> **RECORD SET**:

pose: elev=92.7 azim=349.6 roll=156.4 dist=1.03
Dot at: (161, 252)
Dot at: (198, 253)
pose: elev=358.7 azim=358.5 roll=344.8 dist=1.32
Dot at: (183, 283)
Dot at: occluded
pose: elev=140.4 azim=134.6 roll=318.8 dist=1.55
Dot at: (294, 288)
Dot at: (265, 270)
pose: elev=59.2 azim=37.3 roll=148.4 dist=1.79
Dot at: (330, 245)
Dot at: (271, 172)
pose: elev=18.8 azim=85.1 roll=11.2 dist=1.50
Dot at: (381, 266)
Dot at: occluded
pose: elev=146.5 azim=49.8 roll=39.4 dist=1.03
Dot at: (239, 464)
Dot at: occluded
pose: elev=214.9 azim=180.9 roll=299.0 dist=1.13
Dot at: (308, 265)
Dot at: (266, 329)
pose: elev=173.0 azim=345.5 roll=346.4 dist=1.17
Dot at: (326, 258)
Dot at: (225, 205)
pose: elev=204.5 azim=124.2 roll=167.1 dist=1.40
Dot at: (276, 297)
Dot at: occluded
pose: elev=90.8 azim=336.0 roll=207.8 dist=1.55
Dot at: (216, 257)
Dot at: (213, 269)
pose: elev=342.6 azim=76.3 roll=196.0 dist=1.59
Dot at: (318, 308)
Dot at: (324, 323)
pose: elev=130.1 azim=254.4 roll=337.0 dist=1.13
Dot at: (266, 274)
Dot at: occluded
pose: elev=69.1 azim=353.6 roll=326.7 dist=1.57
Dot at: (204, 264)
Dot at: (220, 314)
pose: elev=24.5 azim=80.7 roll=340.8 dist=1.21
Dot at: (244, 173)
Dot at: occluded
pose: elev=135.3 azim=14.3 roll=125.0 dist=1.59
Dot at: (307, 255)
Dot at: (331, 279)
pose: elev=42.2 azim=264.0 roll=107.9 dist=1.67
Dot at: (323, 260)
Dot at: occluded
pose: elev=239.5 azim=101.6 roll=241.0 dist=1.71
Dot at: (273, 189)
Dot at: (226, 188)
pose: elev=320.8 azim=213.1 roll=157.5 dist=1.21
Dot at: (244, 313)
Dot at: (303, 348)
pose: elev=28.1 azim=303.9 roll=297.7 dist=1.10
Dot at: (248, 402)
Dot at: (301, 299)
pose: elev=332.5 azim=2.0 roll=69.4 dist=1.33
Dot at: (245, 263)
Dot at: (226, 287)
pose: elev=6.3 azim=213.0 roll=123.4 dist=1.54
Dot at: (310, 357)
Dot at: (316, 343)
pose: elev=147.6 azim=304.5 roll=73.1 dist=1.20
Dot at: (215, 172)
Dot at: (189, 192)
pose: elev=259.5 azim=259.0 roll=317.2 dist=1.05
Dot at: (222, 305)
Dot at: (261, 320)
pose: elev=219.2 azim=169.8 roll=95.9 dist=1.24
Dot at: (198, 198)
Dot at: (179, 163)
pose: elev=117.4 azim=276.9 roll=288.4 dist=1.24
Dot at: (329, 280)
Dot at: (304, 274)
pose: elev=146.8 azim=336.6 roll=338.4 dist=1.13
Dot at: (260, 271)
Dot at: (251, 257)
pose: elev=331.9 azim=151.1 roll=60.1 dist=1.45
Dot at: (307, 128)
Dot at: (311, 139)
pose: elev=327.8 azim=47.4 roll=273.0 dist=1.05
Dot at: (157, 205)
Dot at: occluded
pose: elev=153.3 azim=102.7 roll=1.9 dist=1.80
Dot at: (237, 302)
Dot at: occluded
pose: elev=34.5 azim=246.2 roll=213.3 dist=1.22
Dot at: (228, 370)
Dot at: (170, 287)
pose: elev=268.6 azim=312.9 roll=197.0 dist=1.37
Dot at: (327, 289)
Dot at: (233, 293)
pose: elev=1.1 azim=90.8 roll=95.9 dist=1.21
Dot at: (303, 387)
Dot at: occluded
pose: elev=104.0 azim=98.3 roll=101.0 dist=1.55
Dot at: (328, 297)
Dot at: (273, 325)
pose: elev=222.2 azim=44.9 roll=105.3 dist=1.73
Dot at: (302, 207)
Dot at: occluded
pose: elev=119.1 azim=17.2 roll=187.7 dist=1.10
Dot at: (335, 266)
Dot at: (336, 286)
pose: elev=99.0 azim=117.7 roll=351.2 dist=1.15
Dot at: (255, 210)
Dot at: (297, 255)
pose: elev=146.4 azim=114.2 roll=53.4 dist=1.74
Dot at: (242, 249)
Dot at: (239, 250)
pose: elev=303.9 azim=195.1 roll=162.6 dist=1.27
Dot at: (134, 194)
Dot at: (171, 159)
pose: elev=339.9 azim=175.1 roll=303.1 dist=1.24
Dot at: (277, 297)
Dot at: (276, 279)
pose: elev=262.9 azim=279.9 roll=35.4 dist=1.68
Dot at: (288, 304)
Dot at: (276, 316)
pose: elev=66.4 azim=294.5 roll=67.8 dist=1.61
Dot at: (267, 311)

> **TASK TO COMPLETE**:
Copy out everything in the items from the line containing "pose: elev=146.5 azim=49.8" down to the line containing "Dot at: (225, 205)", including both of those lines and changing nothing.

> **COMPLETE RESPONSE**:
pose: elev=146.5 azim=49.8 roll=39.4 dist=1.03
Dot at: (239, 464)
Dot at: occluded
pose: elev=214.9 azim=180.9 roll=299.0 dist=1.13
Dot at: (308, 265)
Dot at: (266, 329)
pose: elev=173.0 azim=345.5 roll=346.4 dist=1.17
Dot at: (326, 258)
Dot at: (225, 205)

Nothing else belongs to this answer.